From the entries below, return every line that includes the word "AperFunction".
══ Exercise data
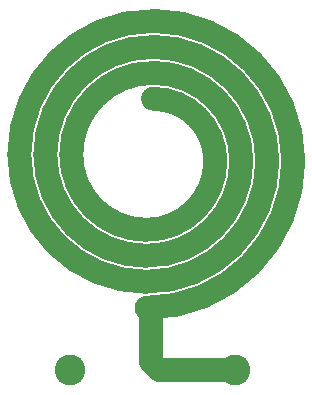
<source format=gbr>
%TF.GenerationSoftware,KiCad,Pcbnew,(6.0.11-0)*%
%TF.CreationDate,2023-05-05T09:17:22+02:00*%
%TF.ProjectId,Q17-PCB-Coil,5131372d-5043-4422-9d43-6f696c2e6b69,1.0*%
%TF.SameCoordinates,Original*%
%TF.FileFunction,Copper,L1,Top*%
%TF.FilePolarity,Positive*%
%FSLAX46Y46*%
G04 Gerber Fmt 4.6, Leading zero omitted, Abs format (unit mm)*
G04 Created by KiCad (PCBNEW (6.0.11-0)) date 2023-05-05 09:17:22*
%MOMM*%
%LPD*%
G01*
G04 APERTURE LIST*
%TA.AperFunction,EtchedComponent*%
%ADD10C,2.000000*%
%TD*%
%TA.AperFunction,SMDPad,CuDef*%
%ADD11R,2.000000X3.000000*%
%TD*%
%TA.AperFunction,ComponentPad*%
%ADD12C,1.600000*%
%TD*%
%TA.AperFunction,ComponentPad*%
%ADD13C,2.600000*%
%TD*%
%TA.AperFunction,Conductor*%
%ADD14C,2.000000*%
%TD*%
G04 APERTURE END LIST*
D10*
%TO.C,L1*%
X120057723Y-84875000D02*
G75*
G03*
X108732723Y-96200000I1J-11325001D01*
G01*
X119507723Y-104775000D02*
G75*
G03*
X127532723Y-96750000I0J8025000D01*
G01*
X119507723Y-102575000D02*
G75*
G03*
X125332723Y-96750000I0J5825000D01*
G01*
X129732723Y-96750000D02*
G75*
G03*
X120057723Y-87075000I-9675000J0D01*
G01*
X131932723Y-96750000D02*
G75*
G03*
X120057723Y-84875000I-11875000J0D01*
G01*
X110932723Y-96200000D02*
G75*
G03*
X119507723Y-104775000I8574999J-1D01*
G01*
X119507723Y-109175000D02*
G75*
G03*
X131932723Y-96750000I1J12424999D01*
G01*
X120057723Y-87075000D02*
G75*
G03*
X110932723Y-96200000I1J-9125001D01*
G01*
X125332723Y-96750000D02*
G75*
G03*
X120057723Y-91475000I-5275001J-1D01*
G01*
X127532723Y-96750000D02*
G75*
G03*
X120057723Y-89275000I-7475001J-1D01*
G01*
X120057723Y-89275000D02*
G75*
G03*
X113132723Y-96200000I2J-6925002D01*
G01*
X113132723Y-96200000D02*
G75*
G03*
X119507723Y-102575000I6374999J-1D01*
G01*
X108732723Y-96200000D02*
G75*
G03*
X119507723Y-106975000I10774999J-1D01*
G01*
X119507723Y-106975000D02*
G75*
G03*
X129732723Y-96750000I1J10224999D01*
G01*
%TD*%
D11*
%TO.P,L1,1,1*%
%TO.N,N/C*%
X119857725Y-111025000D03*
X119857725Y-111025000D03*
X119857725Y-111025000D03*
X119857725Y-111025000D03*
D12*
%TO.P,L1,lc*%
X120057723Y-91475000D03*
%TD*%
D13*
%TO.P,J1-2,1,Pin_1*%
%TO.N,Net-(L1-Pad2)*%
X113030000Y-114458853D03*
%TD*%
%TO.P,J1-1,1,Pin_1*%
%TO.N,Net-(L1-Pad1)*%
X127000000Y-114458853D03*
%TD*%
D14*
%TO.N,Net-(L1-Pad1)*%
X120584450Y-114458853D02*
X127000000Y-114458853D01*
X119857726Y-111364186D02*
X119857726Y-113732129D01*
X119857726Y-113732129D02*
X120584450Y-114458853D01*
%TD*%
M02*

</source>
════
→ Response:
%TA.AperFunction,EtchedComponent*%
%TA.AperFunction,SMDPad,CuDef*%
%TA.AperFunction,ComponentPad*%
%TA.AperFunction,ComponentPad*%
%TA.AperFunction,Conductor*%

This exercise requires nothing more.